Why should you care?

Because such information can give you a sense of who has the ear of the mayor, and who and what is important to Stewart as he settles in at city hall to serve a four-year term.

Of course, it would be naïve to assume politicians put all their appointments in their calendar. But the move by Stewart suggests some early good will on his promise to be more transparent about his business as mayor.

In that spirit, Stewart also plans to post this week a fairly easy-to-read breakdown of his $1.3 million office budget for 2019, something his predecessors never did.

Stewart’s budget breakdown will include pie charts.

Those charts will show the bulk of Stewart’s budget--$577,000—will be spent on salaries of his staff, which includes two co-chiefs of staff, a director of communications and policy and at least two “special assistants” to the mayor.

Stewart’s salary for 2019 will be $176,000.

Memberships and event fees for such organizations as the Vancouver Board of Trade are budgeted at $80,000. A total of $91,000 is being set aside for meeting expenses ($15,000), transportation ($14,000), local expenses ($16,000) and phones ($10,000).

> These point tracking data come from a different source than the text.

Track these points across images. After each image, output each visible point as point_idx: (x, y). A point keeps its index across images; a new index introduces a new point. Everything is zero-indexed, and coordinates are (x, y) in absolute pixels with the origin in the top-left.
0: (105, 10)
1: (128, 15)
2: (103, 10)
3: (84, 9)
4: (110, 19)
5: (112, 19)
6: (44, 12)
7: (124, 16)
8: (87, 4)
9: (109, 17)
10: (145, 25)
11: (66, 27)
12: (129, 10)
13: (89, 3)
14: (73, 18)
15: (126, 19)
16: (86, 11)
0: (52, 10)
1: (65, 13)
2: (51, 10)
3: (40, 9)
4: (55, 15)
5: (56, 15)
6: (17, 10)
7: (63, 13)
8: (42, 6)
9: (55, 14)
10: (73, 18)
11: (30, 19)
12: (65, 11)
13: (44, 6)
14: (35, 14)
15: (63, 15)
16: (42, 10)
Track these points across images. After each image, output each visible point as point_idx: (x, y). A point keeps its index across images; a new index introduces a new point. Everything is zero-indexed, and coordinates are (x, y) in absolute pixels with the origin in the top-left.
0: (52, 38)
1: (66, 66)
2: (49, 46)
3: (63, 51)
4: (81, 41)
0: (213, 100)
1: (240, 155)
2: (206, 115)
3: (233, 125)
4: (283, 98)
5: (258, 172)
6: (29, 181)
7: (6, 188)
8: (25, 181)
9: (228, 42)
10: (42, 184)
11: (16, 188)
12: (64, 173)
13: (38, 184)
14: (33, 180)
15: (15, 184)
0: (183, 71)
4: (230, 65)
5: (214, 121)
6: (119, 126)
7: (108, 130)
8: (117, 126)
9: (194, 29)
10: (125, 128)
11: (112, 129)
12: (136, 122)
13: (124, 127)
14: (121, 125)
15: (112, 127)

Benefits, the employer health tax and “other costs” amount to $99,000.

The mayor budgeted for $70,000 in travel expenses next year, although he made it clear in a scrum following his inauguration that he didn’t plan to travel a lot, saying his focus was in Vancouver and addressing the housing crisis.

His predecessor, Gregor Robertson, was frequently on the road, or in the air.

For example, in 2017, Robertson visited the following places: Victoria, Ottawa, Haida Gwaii, Seattle, Toronto, Chicago, Belgium, New York, Australia and China. The tabs for at least four of those trips were picked up by organizers, including $5,918 at the Global Covenant of Mayors for Climate and Energy Board meeting in Belgium.

Taxpayers’ portion of Robertson’s tabs for travel and conferences in 2017 totalled $41,820.

Stewart is posting his budget during the same week he and council are expected to approve next year’s $1.5-billion operating budget and $371 million in new capital spending. That proposed budget comes with a 4.9 per cent property tax increase and hikes in utility and recreation fees.

Those increases are not lost on NPA Coun. Lisa Dominato, who successfully moved a motion last week to have city staff review the budgets of the mayor and council to look for cost savings. Dominato wanted the review to be conducted before this week’s budget vote, but it will instead be done for the 2020 budget.

“It’s incumbent upon us to go look in the mirror and say, ‘OK, where can we go sharpen the pencil internally?’” said Dominato, who was among eight new councillors elected Oct. 20. “I don’t think we should be rubber stamping a budget that’s just come forward in the last number of weeks to us as a new council. It concerns me that there’s a bit of rush to adopt this budget as it is.”

Dominato’s research showed the mayor’s budget under Robertson increased by 24 per cent in 2015 and, as Stewart’s budget revealed, is now more than $1 million. The budget for all 10 councillors, which includes salaries and benefits, is $1.7 million.

Councillors, by the way, will earn close to $90,000 per year next year.

Dominato emphasized her motivation for a review is not personal, but by a need to see how the city can lessen the load on residents burdened by ever-increasing costs. Annual property tax increases, rent hikes and increases in gas prices, transit fares, insurance rates and food prices are realities of living in Vancouver.

“If no one asks the question, then it’s not going to get looked at,” she said. “It’s a part of our job in terms of good governance.”

Council will meet Tuesday at 9:30 a.m. to debate the operating budget and new capital spending for an anticipated final vote, although some councillors hinted at previous meetings that a vote might be deferred until the new year.

The provincial government’s deadline to pass a balanced operating budget is April 1.